Sarah schafft es bis ganz oben
Mächtige alte Eichen breiten ihre Zweige wie einen schützenden Schirm über den großen Spielplatz im Tierpark aus. Kinder juchzen, buddeln im Sandkasten und erobern lautstark die Klettergerüste. »Mamiii! Guck mal«, rufen sie. Ganz oben, von der Spitze der Holzburg, winkt Sarah. Mit ihrem pinkfarbenen Sweatshirt und den leuchtenden Gummistiefeln ist das kleine Mädchen nicht zu übersehen. Voller Energie rennt sie mit flatternden Haaren weiter zur Rutsche, zur Wasserpumpe, zum Streichelzoo. Niemand kann erahnen, dass das fröhliche, quirlige Mädchen fast gestorben wäre. Nur dünne Narben auf ihrem Brustkorb verraten, wie groß die Operation war, die Sarah überstanden hat.

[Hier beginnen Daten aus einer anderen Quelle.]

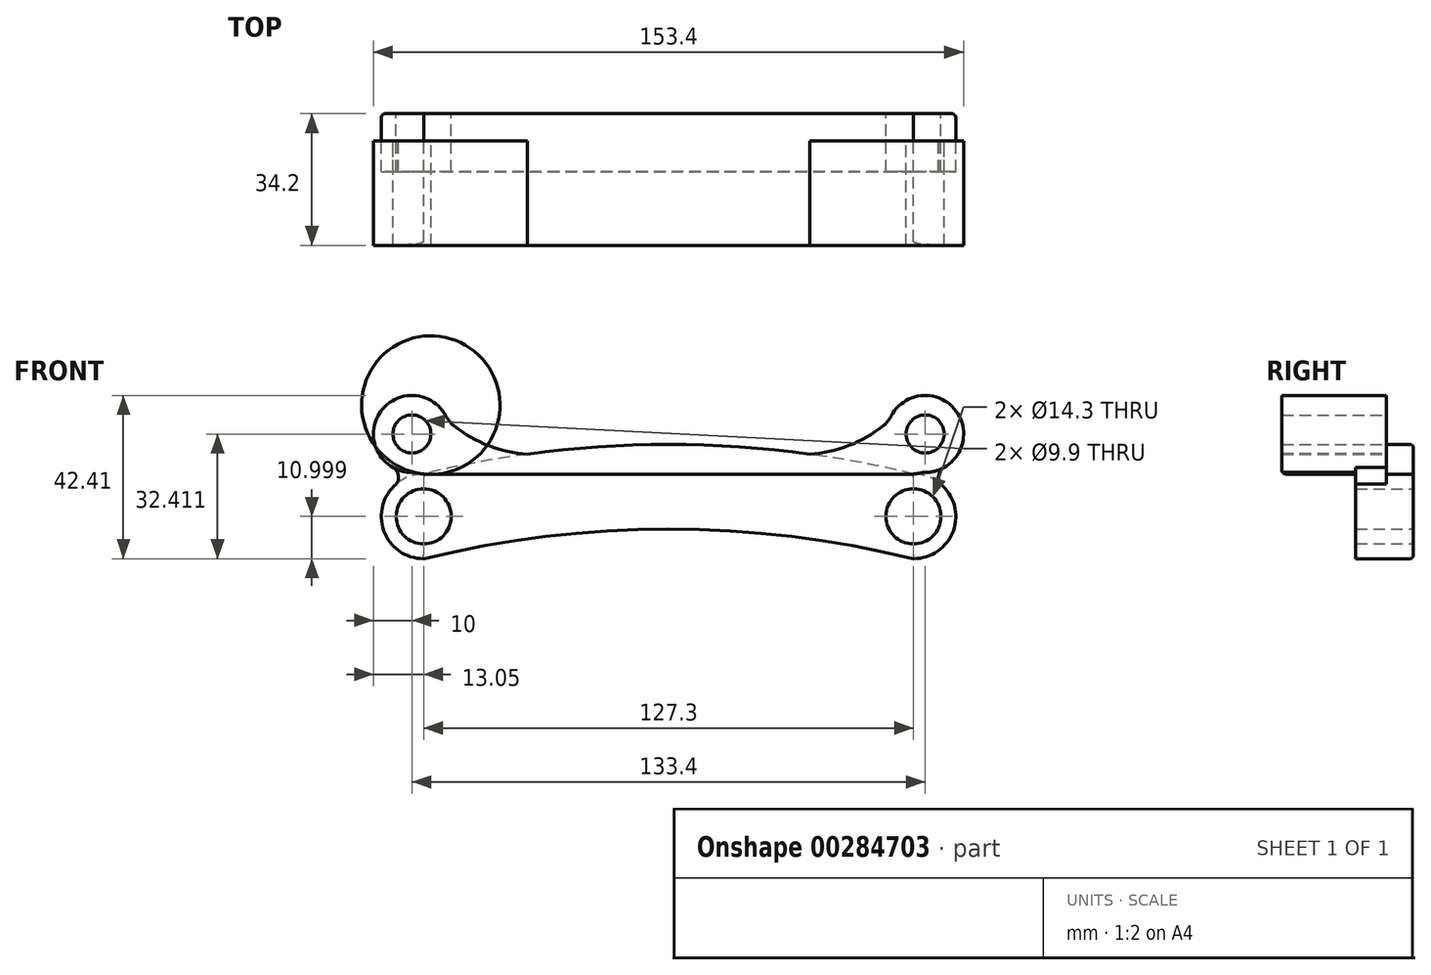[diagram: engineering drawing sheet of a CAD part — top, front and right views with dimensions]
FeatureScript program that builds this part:
annotation { "Feature Type Name" : "Feature", "Feature Type Description" : "" }
export const myFeature = defineFeature(function(context is Context, id is Id, definition is map)
    precondition{}
    {
        {
            var Q0;
            Q0=qCreatedBy(makeId("Front.planeOp"),FACE);
            var sketch = newSketch(context, id + "F0", { "sketchPlane" : qUnion([Q0])});
            skCircle(sketch, "E0", {"center": v(0, 0) * mm, "radius": 103 * mm, "construction": true});
            skCircle(sketch, "E1", {"center": v(0, 0) * mm, "radius": 122.2 * mm, "construction": true});
            skPoint(sketch, "E2", {"position": v(-63.65, 80.98) * mm});
            skPoint(sketch, "E3", {"position": v(63.65, 80.98) * mm});
            skPoint(sketch, "E4", {"position": v(-66.7, 102.4) * mm});
            skPoint(sketch, "E5", {"position": v(66.7, 102.4) * mm});
            skCircle(sketch, "E6", {"center": v(-66.7, 102.4) * mm, "radius": 4.95 * mm});
            skCircle(sketch, "E7", {"center": v(66.7, 102.4) * mm, "radius": 4.95 * mm});
            skCircle(sketch, "E8", {"center": v(63.65, 80.98) * mm, "radius": 7.15 * mm});
            skCircle(sketch, "E9", {"center": v(-63.65, 80.98) * mm, "radius": 7.15 * mm});
            skLineSegment(sketch, "E10", {"start": v(-66.7, 102.4) * mm, "end": v(-66.7, 80.98) * mm, "construction": true});
            skPoint(sketch, "E11", {"position": v(0, 91.69) * mm});
            skPoint(sketch, "E11.positionSnap0", {"position": v(-66.7, 91.69) * mm});
            skPoint(sketch, "E12", {"position": v(-66.7, 114.19) * mm});
            skPoint(sketch, "E13", {"position": v(66.7, 114.19) * mm});
            skCircle(sketch, "E14", {"center": v(-63.65, 80.98) * mm, "radius": 11 * mm});
            skCircle(sketch, "E15", {"center": v(63.65, 80.98) * mm, "radius": 11 * mm});
            skCircle(sketch, "E16", {"center": v(-66.7, 102.4) * mm, "radius": 10 * mm});
            skCircle(sketch, "E17", {"center": v(66.7, 102.4) * mm, "radius": 10 * mm});
            skPoint(sketch, "E18", {"position": v(-63.65, 91.98) * mm});
            skPoint(sketch, "E19", {"position": v(63.65, 92.87) * mm});
            skPoint(sketch, "E20", {"position": v(63.65, 91.98) * mm});
            skPoint(sketch, "E21", {"position": v(0, 99.69) * mm});
            skArc(sketch, "E22", {"start": v(63.65, 91.98) * mm, "mid": v(0, 99.69) * mm, "end": v(-63.65, 91.98) * mm});
            skPoint(sketch, "E23", {"position": v(0, 77.69) * mm});
            skPoint(sketch, "E24", {"position": v(-63.65, 69.98) * mm});
            skPoint(sketch, "E25", {"position": v(63.65, 69.98) * mm});
            skArc(sketch, "E26", {"start": v(63.65, 69.98) * mm, "mid": v(0, 77.69) * mm, "end": v(-63.65, 69.98) * mm});
            skPoint(sketch, "E27", {"position": v(-36.7, 97.15) * mm});
            skLineSegment(sketch, "E28", {"start": v(-66.7, 102.4) * mm, "end": v(-57.3, 105.81) * mm, "construction": true});
            skArc(sketch, "E29", {"start": v(-57.3, 105.81) * mm, "mid": v(-47.73, 99.74) * mm, "end": v(-36.7, 97.15) * mm});
            skLineSegment(sketch, "E30", {"start": v(-66.7, 102.4) * mm, "end": v(-76.1, 98.97) * mm});
            skArc(sketch, "E31", {"start": v(-76.1, 98.97) * mm, "mid": v(-70.6, 94.19) * mm, "end": v(-63.65, 91.98) * mm});
            skLineSegment(sketch, "E32", {"start": v(0, 91.69) * mm, "end": v(0, 77.69) * mm, "construction": true});
            skArc(sketch, "E33.MirrorCS", {"start": v(57.3, 105.81) * mm, "mid": v(47.73, 99.74) * mm, "end": v(36.7, 97.15) * mm});
            skArc(sketch, "E34.MirrorCS", {"start": v(76.1, 98.97) * mm, "mid": v(70.6, 94.19) * mm, "end": v(63.65, 91.98) * mm});
            skLineSegment(sketch, "E35", {"start": v(-63.65, 91.98) * mm, "end": v(63.65, 91.98) * mm});
            skArc(sketch, "E36", {"start": v(-70.6, 89.5) * mm, "mid": v(-70.99, 92.05) * mm, "end": v(-72.42, 94.19) * mm});
            skPoint(sketch, "E36.startSnap0", {"position": v(-70.6, 94.19) * mm});
            skPoint(sketch, "E36.endSnap0", {"position": v(-70.6, 94.19) * mm});
            skArc(sketch, "E37.MirrorCS", {"start": v(70.6, 89.5) * mm, "mid": v(70.99, 92.05) * mm, "end": v(72.42, 94.19) * mm});
            skSolve(sketch);
        }
        {
            var Q0;
            Q0=makeQuery(id+"F0.imprint","IMPRINT",FACE,{"disambiguationData":[TD([[makeQuery(id+"F0.imprint","IMPRINT",EDGE,{"derivedFrom":sQuery(id+"F0.wireOp",EDGE,"E6")}),-1.0]])]});
            var Q1;
            {var subQ0=sQuery(id+"F0.wireOp",EDGE,"E29");var subQ1=sQuery(id+"F0.wireOp",EDGE,"E16");var subQ2=makeQuery(id+"F0.imprint","INTERSECT",VERTEX,{"disambiguationData":[OD(1.0)],"derivedFrom":[subQ1,subQ0]});Q1=makeQuery(id+"F0.imprint","IMPRINT",FACE,{"disambiguationData":[TD([[makeQuery(id+"F0.imprint","IMPRINT",EDGE,{"disambiguationData":[TD([[subQ2,1.0]])],"derivedFrom":subQ1}),-1.0]])]});}
            var Q2;
            {var subQ0=sQuery(id+"F0.wireOp",EDGE,"E33.MirrorCS");var subQ1=sQuery(id+"F0.wireOp",EDGE,"E17");var subQ2=makeQuery(id+"F0.imprint","INTERSECT",VERTEX,{"disambiguationData":[OD(1.0)],"derivedFrom":[subQ1,subQ0]});Q2=makeQuery(id+"F0.imprint","IMPRINT",FACE,{"disambiguationData":[TD([[makeQuery(id+"F0.imprint","IMPRINT",EDGE,{"disambiguationData":[TD([[subQ2,-1.0]])],"derivedFrom":subQ1}),-1.0]])]});}
            var Q3;
            {var subQ0=sQuery(id+"F0.wireOp",EDGE,"E35");Q3=makeQuery(id+"F0.imprint","IMPRINT",FACE,{"disambiguationData":[TD([[makeQuery(id+"F0.imprint","IMPRINT",EDGE,{"derivedFrom":subQ0}),1.0]])]});}
            var Q4;
            Q4=makeQuery(id+"F0.imprint","IMPRINT",FACE,{"disambiguationData":[TD([[makeQuery(id+"F0.imprint","IMPRINT",EDGE,{"derivedFrom":sQuery(id+"F0.wireOp",EDGE,"E7")}),-1.0]])]});
            var Q5;
            {var subQ0=sQuery(id+"F0.wireOp",EDGE,"E31");var subQ1=sQuery(id+"F0.wireOp",EDGE,"E16");var subQ2=makeQuery(id+"F0.imprint","INTERSECT",VERTEX,{"disambiguationData":[OD(0.0)],"derivedFrom":[subQ1,subQ0]});Q5=makeQuery(id+"F0.imprint","IMPRINT",FACE,{"disambiguationData":[TD([[makeQuery(id+"F0.imprint","IMPRINT",EDGE,{"disambiguationData":[TD([[subQ2,-1.0]])],"derivedFrom":subQ1}),1.0]])]});}
            var Q6;
            {var subQ0=sQuery(id+"F0.wireOp",EDGE,"E17");var subQ1=makeQuery(id+"F0.imprint","INTERSECT",VERTEX,{"derivedFrom":[subQ0,sQuery(id+"F0.wireOp",EDGE,"E37.MirrorCS")]});Q6=makeQuery(id+"F0.imprint","IMPRINT",FACE,{"disambiguationData":[TD([[makeQuery(id+"F0.imprint","IMPRINT",EDGE,{"disambiguationData":[TD([[subQ1,1.0]])],"derivedFrom":subQ0}),1.0]])]});}
            extrude(context, id + "F1", {"entities" : qUnion([Q0, Q1, Q2, Q3, Q4, Q5, Q6]), "depth" : 24.2 * mm});
        }
        {
            var Q0;
            {var subQ0=sQuery(id+"F0.wireOp",EDGE,"E35");Q0=makeQuery(id+"F0.imprint","IMPRINT",FACE,{"disambiguationData":[TD([[makeQuery(id+"F0.imprint","IMPRINT",EDGE,{"derivedFrom":subQ0}),-1.0]])]});}
            var Q1;
            Q1=makeQuery(id+"F0.imprint","IMPRINT",FACE,{"disambiguationData":[TD([[makeQuery(id+"F0.imprint","IMPRINT",EDGE,{"derivedFrom":sQuery(id+"F0.wireOp",EDGE,"E9")}),-1.0]])]});
            var Q2;
            Q2=makeQuery(id+"F0.imprint","IMPRINT",FACE,{"disambiguationData":[TD([[makeQuery(id+"F0.imprint","IMPRINT",EDGE,{"derivedFrom":sQuery(id+"F0.wireOp",EDGE,"E8")}),-1.0]])]});
            var Q3;
            {var subQ0=sQuery(id+"F0.wireOp",EDGE,"E35");Q3=makeQuery(id+"F0.imprint","IMPRINT",FACE,{"disambiguationData":[TD([[makeQuery(id+"F0.imprint","IMPRINT",EDGE,{"derivedFrom":subQ0}),1.0]])]});}
            extrude(context, id + "F2", {"entities" : qUnion([Q0, Q1, Q2, Q3]), "operationType" : NewBodyOperationType.ADD, "endBound" : BoundingType.SYMMETRIC, "depth" : 20 * mm});
        }
        {
            var Q0;
            Q0=makeQuery(id+"F2.opExtrude","CAP_FACE",FACE,{"disambiguationData":[OSD([sQuery(id+"F0.wireOp",EDGE,"E8"),sQuery(id+"F0.wireOp",EDGE,"E9"),sQuery(id+"F0.wireOp",EDGE,"E14"),sQuery(id+"F0.wireOp",EDGE,"E15"),sQuery(id+"F0.wireOp",EDGE,"E22"),sQuery(id+"F0.wireOp",EDGE,"E26")])],"isStart":false});
            var sketch = newSketch(context, id + "F3", { "sketchPlane" : qUnion([Q0])});
            skArc(sketch, "E38.0", {"start": v(63.65, 69.98) * mm, "mid": v(0, 77.69) * mm, "end": v(-63.65, 69.98) * mm});
            skArc(sketch, "E39.0", {"start": v(-63.65, 91.98) * mm, "mid": v(-74.65, 80.98) * mm, "end": v(-63.65, 69.98) * mm});
            skLineSegment(sketch, "E40.0", {"start": v(-63.65, 91.98) * mm, "end": v(63.65, 91.98) * mm});
            skArc(sketch, "E41.0", {"start": v(63.65, 69.98) * mm, "mid": v(74.65, 80.98) * mm, "end": v(63.65, 91.98) * mm});
            skSolve(sketch);
        }
        {
            var Q0;
            Q0 = qSketchRegion(id + "F3", true);
            extrude(context, id + "F4", {"entities" : qUnion([Q0]), "operationType" : NewBodyOperationType.REMOVE, "oppositeDirection" : true, "depth" : 5 * mm});
        }
        {
            var Q0;
            {var subQ0=sQuery(id+"F0.wireOp",EDGE,"E29");var subQ1=sQuery(id+"F0.wireOp",EDGE,"E22");var subQ2=sQuery(id+"F0.wireOp",EDGE,"E16");var subQ3=sQuery(id+"F0.wireOp",EDGE,"E6");var subQ4=sQuery(id+"F0.wireOp",EDGE,"E31");Q0=makeQuery(id+"F2.boolean.opBoolean","SPLIT",FACE,{"disambiguationData":[TD([makeQuery(id+"F1.opExtrude","SWEPT_FACE",FACE,{"disambiguationData":[OSD([subQ3])]})])],"derivedFrom":makeQuery(id+"F1.opExtrude","CAP_FACE",FACE,{"disambiguationData":[OSD([subQ3,sQuery(id+"F0.wireOp",EDGE,"E7"),subQ2,sQuery(id+"F0.wireOp",EDGE,"E17"),subQ1,subQ0,subQ4,sQuery(id+"F0.wireOp",EDGE,"E33.MirrorCS"),sQuery(id+"F0.wireOp",EDGE,"E34.MirrorCS"),sQuery(id+"F0.wireOp",EDGE,"E35")])],"isStart":true})});}
            var sketch = newSketch(context, id + "F5", { "sketchPlane" : qUnion([Q0])});
            skArc(sketch, "E42.0", {"start": v(57.3, 105.81) * mm, "mid": v(47.73, 99.74) * mm, "end": v(36.7, 97.15) * mm});
            skArc(sketch, "E43.0", {"start": v(57.3, 105.81) * mm, "mid": v(75.06, 107.88) * mm, "end": v(66.1, 92.4) * mm});
            skArc(sketch, "E44.0", {"start": v(66.1, 92.4) * mm, "mid": v(64.88, 92.15) * mm, "end": v(63.65, 91.98) * mm});
            skCircle(sketch, "E45.0", {"center": v(66.7, 102.4) * mm, "radius": 4.95 * mm});
            skArc(sketch, "E46.0", {"start": v(-66.1, 92.4) * mm, "mid": v(-75.06, 107.88) * mm, "end": v(-57.3, 105.81) * mm});
            skArc(sketch, "E47.0", {"start": v(-57.3, 105.81) * mm, "mid": v(-47.73, 99.74) * mm, "end": v(-36.7, 97.15) * mm});
            skArc(sketch, "E48.0", {"start": v(-66.1, 92.4) * mm, "mid": v(-64.88, 92.15) * mm, "end": v(-63.65, 91.98) * mm});
            skArc(sketch, "E49.0", {"start": v(-36.7, 97.15) * mm, "mid": v(-50.24, 94.91) * mm, "end": v(-63.65, 91.98) * mm});
            skCircle(sketch, "E50.0", {"center": v(-66.7, 102.4) * mm, "radius": 4.95 * mm});
            skArc(sketch, "E51.0", {"start": v(63.65, 91.98) * mm, "mid": v(50.24, 94.91) * mm, "end": v(36.7, 97.15) * mm});
            skSolve(sketch);
        }
        {
            var Q0;
            Q0 = qSketchRegion(id + "F5", true);
            extrude(context, id + "F6", {"entities" : qUnion([Q0]), "operationType" : NewBodyOperationType.ADD, "depth" : 3 * mm});
        }
        {
            var Q0;
            Q0=makeQuery(id+"F1.opExtrude","CAP_EDGE",EDGE,{"disambiguationData":[OSD([sQuery(id+"F0.wireOp",EDGE,"E35")])],"isStart":false});
            var Q1;
            Q1=makeQuery(id+"F2.opExtrude","CAP_EDGE",EDGE,{"disambiguationData":[OSD([sQuery(id+"F0.wireOp",EDGE,"E22")])],"isStart":true});
            var Q2;
            Q2=makeQuery(id+"F2.opExtrude","CAP_EDGE",EDGE,{"disambiguationData":[OSD([sQuery(id+"F0.wireOp",EDGE,"E26")])],"isStart":true});
            var Q3;
            Q3=makeQuery(id+"F2.opExtrude","CAP_EDGE",EDGE,{"disambiguationData":[OSD([sQuery(id+"F0.wireOp",EDGE,"E14")])],"isStart":true});
            var Q4;
            Q4=makeQuery(id+"F2.opExtrude","CAP_EDGE",EDGE,{"disambiguationData":[OSD([sQuery(id+"F0.wireOp",EDGE,"E15")])],"isStart":true});
            var Q5;
            Q5=makeQuery(id+"F4.boolean.opBoolean","COPY",EDGE,{"derivedFrom":makeQuery(id+"F4.opExtrude","CAP_EDGE",EDGE,{"disambiguationData":[OSD([sQuery(id+"F3.wireOp",EDGE,"E38.0")])],"isStart":false})});
            fillet(context, id + "F7", {"entities" : qUnion([Q0, Q1, Q2, Q3, Q4, Q5]), "radius" : 1 * mm, "tangentPropagation" : true, "allowEdgeOverflow" : false});
        }
        {
            var Q0;
            Q0=makeQuery(id+"F6.boolean.opBoolean","MERGE",EDGE,{"derivedFrom":[makeQuery(id+"F1.opExtrude","SWEPT_EDGE",EDGE,{"disambiguationData":[OSD([sQuery(id+"F0.wireOp",EDGE,"E16"),sQuery(id+"F0.wireOp",EDGE,"E29")])]}),makeQuery(id+"F6.opExtrude","SWEPT_EDGE",EDGE,{"disambiguationData":[OSD([sQuery(id+"F5.wireOp",EDGE,"E42.0"),sQuery(id+"F5.wireOp",EDGE,"E43.0")])]})]});
            var Q1;
            Q1=makeQuery(id+"F6.boolean.opBoolean","MERGE",EDGE,{"derivedFrom":[makeQuery(id+"F1.opExtrude","SWEPT_EDGE",EDGE,{"disambiguationData":[OSD([sQuery(id+"F0.wireOp",EDGE,"E17"),sQuery(id+"F0.wireOp",EDGE,"E33.MirrorCS")])]}),makeQuery(id+"F6.opExtrude","SWEPT_EDGE",EDGE,{"disambiguationData":[OSD([sQuery(id+"F5.wireOp",EDGE,"E46.0"),sQuery(id+"F5.wireOp",EDGE,"E47.0")])]})]});
            fillet(context, id + "F8", {"entities" : qUnion([Q0, Q1]), "radius" : 8 * mm, "tangentPropagation" : true, "allowEdgeOverflow" : false});
        }
        {
            var Q0;
            Q0=makeQuery(id+"F6.boolean.opBoolean","MERGE",EDGE,{"derivedFrom":[makeQuery(id+"F1.opExtrude","SWEPT_EDGE",EDGE,{"disambiguationData":[OSD([sQuery(id+"F0.wireOp",EDGE,"E16"),sQuery(id+"F0.wireOp",EDGE,"E31")])]}),makeQuery(id+"F6.opExtrude","SWEPT_EDGE",EDGE,{"disambiguationData":[OSD([sQuery(id+"F5.wireOp",EDGE,"E43.0"),sQuery(id+"F5.wireOp",EDGE,"E44.0")])]})]});
            var Q1;
            Q1=makeQuery(id+"F6.boolean.opBoolean","MERGE",EDGE,{"derivedFrom":[makeQuery(id+"F1.opExtrude","SWEPT_EDGE",EDGE,{"disambiguationData":[OSD([sQuery(id+"F0.wireOp",EDGE,"E17"),sQuery(id+"F0.wireOp",EDGE,"E34.MirrorCS")])]}),makeQuery(id+"F6.opExtrude","SWEPT_EDGE",EDGE,{"disambiguationData":[OSD([sQuery(id+"F5.wireOp",EDGE,"E46.0"),sQuery(id+"F5.wireOp",EDGE,"E48.0")])]})]});
            fillet(context, id + "F9", {"entities" : qUnion([Q0, Q1]), "radius" : 5 * mm, "tangentPropagation" : true, "allowEdgeOverflow" : false});
        }
        {
            var Q0;
            Q0=makeQuery(id+"F6.opExtrude","CAP_FACE",FACE,{"disambiguationData":[OSD([sQuery(id+"F5.wireOp",EDGE,"E46.0"),sQuery(id+"F5.wireOp",EDGE,"E47.0"),sQuery(id+"F5.wireOp",EDGE,"E48.0"),sQuery(id+"F5.wireOp",EDGE,"E49.0"),sQuery(id+"F5.wireOp",EDGE,"E50.0")])],"isStart":false});
            var sketch = newSketch(context, id + "F10", { "sketchPlane" : qUnion([Q0])});
            skArc(sketch, "E52.0", {"start": v(-66.63, 92.4) * mm, "mid": v(-75.27, 107.54) * mm, "end": v(-57.84, 107.03) * mm});
            skPoint(sketch, "E53", {"position": v(-71.65, 93.7) * mm});
            skArc(sketch, "E54.0", {"start": v(-63.65, 69.98) * mm, "mid": v(-74.65, 80.98) * mm, "end": v(-63.65, 91.98) * mm});
            skPoint(sketch, "E55", {"position": v(-71.65, 88.53) * mm});
            skArc(sketch, "E56", {"start": v(-71.65, 88.53) * mm, "mid": v(-70.17, 91.12) * mm, "end": v(-71.65, 93.7) * mm});
            skArc(sketch, "E57.0", {"start": v(-66.63, 92.4) * mm, "mid": v(-66.09, 92.37) * mm, "end": v(-65.55, 92.28) * mm});
            skArc(sketch, "E58.0", {"start": v(-65.55, 92.28) * mm, "mid": v(-64.6, 92.1) * mm, "end": v(-63.65, 91.98) * mm});
            skLineSegment(sketch, "E59", {"start": v(0, 0) * mm, "end": v(0, 113) * mm, "construction": true});
            skArc(sketch, "E60.MirrorCS", {"start": v(71.65, 88.53) * mm, "mid": v(70.17, 91.12) * mm, "end": v(71.65, 93.7) * mm});
            skArc(sketch, "E61.MirrorCS", {"start": v(66.63, 92.4) * mm, "mid": v(75.27, 107.54) * mm, "end": v(57.84, 107.03) * mm});
            skArc(sketch, "E62.MirrorCS", {"start": v(66.63, 92.4) * mm, "mid": v(66.09, 92.37) * mm, "end": v(65.55, 92.28) * mm});
            skArc(sketch, "E63.MirrorCS", {"start": v(65.55, 92.28) * mm, "mid": v(64.6, 92.1) * mm, "end": v(63.65, 91.98) * mm});
            skArc(sketch, "E64.MirrorCS", {"start": v(63.65, 69.98) * mm, "mid": v(74.65, 80.98) * mm, "end": v(63.65, 91.98) * mm});
            skSolve(sketch);
        }
        {
            var Q0;
            Q0 = qSketchRegion(id + "F10", true);
            extrude(context, id + "F11", {"entities" : qUnion([Q0]), "operationType" : NewBodyOperationType.ADD, "oppositeDirection" : true, "depth" : 8 * mm});
        }
    });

»Sarah ist ein Wunder«, sagt die leitende Ärztin der Kinder-Kardiologie im Kinderzentrum Bethel, Dr. Christine Wegendt. Sie kennt die Kleine von Beginn an. Sarahs Mutter erinnert sich an die dramatische Zeit nach Sarahs Geburt, als wäre es gestern. Völlig unproblematisch seien die Schwangerschaft und Entbindung verlaufen. Doch schon kurz nachdem das Mädchen auf der Welt war, wurde festgestellt, dass die Sauerstoffsättigung im Blut Anlass zur Sorge gab. Umgehend wurde der Säugling in das Betheler Kinderkrankenhaus verlegt. Eine umfangreiche Diagnostik ergab, dass Sarahs Herz mehrere Fehlbildungen aufwies.
Um kleine Patienten mit so komplexen Problemen optimal zu versorgen, arbeitet das Kinderzentrum Bethel Hand in Hand mit hochspezialisierten Herzzentren zusammen. »Ich bin so dankbar dafür, dass sich Frau Dr. Wegendt in Bethel um allesgekümmert hat und mir immer Mut gemacht hat«, sagt ihre Mutter. Vor allem, als sich die Lage massiv zuspitzte. Denn noch vor dem geplanten Operationstermin entzündete sich der Herzmuskel des Kindes. »Die Situation war hochdramatisch. Sarah musste an die Herz-Lungen-Maschine angeschlossen werden und wurde vorsorglich auf die Warteliste für ein Spenderorgan gesetzt«, berichtet Dr. Christine Wegendt. Die Operation in der Fachklinik dauerte zwölf Stunden. »Ich weiß nicht warum, aber ich war mir ganz sicher, dass Sarah den Eingriff überstehen wird«, sagt ihre Mutter. Am schlimmsten sei vielmehr der Tag gewesen, als das Kunstherz abgeschaltet wurde. »Man sitzt im Elternzimmer und musswarten, kann nichts tun, außer zu hoffen, dass alles gut geht.
«Und das ist es. Schon bald konnte Sarah wieder verlegt werden. »Sie hat sich in unglaublich kurzer Zeit erholt«, bekräftigt ihre Ärztin. Mindestens zweimal im Jahr sieht sie ihre kleine Patientin im Betheler Krankenhaus wieder, um die Herzfunktion zu prüfen. Auch bei Infekten ist Vorsicht geboten. Wichtig sei, bei Entzündungen sofort zu reagieren. »Wenn meine Tochter am Wochenende Fieber bekommt, dann gehen wir direkt ins Krankenhaus. Die kennen das Kind«. »Auch wenn die Kinderklinik hier alt, verwinkelt und wirklich schlecht isoliert ist – mir ist es wichtiger, gut betreut zu werden. Die Mitarbeiter sind sehr einfühlsam und offen für alle Fragen und Ängste. Ich fühle mich in Bethel gut aufgehoben.
«Sarah geht mittlerweile in die zweite Klasse und ist eine aufgeweckte Schülerin. Ihre Ärztin aus Bethel freut sich sehr darüber, wie gut sich das Mädchen entwickelt hat. Alles darf die Siebenjährige mitmachen: die höchsten Klettertürme erklimmen, fröhlich mit Freunden um die Wette rennen, mit ihren Katzenspielen und riesengroße Stücke Käsekuchen verputzen – auch wenn sie ihr Leben lang kardiologisch überwacht werden muss. Im Büro von Dr. Christine Wegendt hängt eine große Girlande mit Fotos von ihren »Herzkindern«. Bestimmt wird in zehn Jahren ein Foto von Sarah dabei sein, auf dem sie stolz ihr Schulabschlusszeugnis hochhält.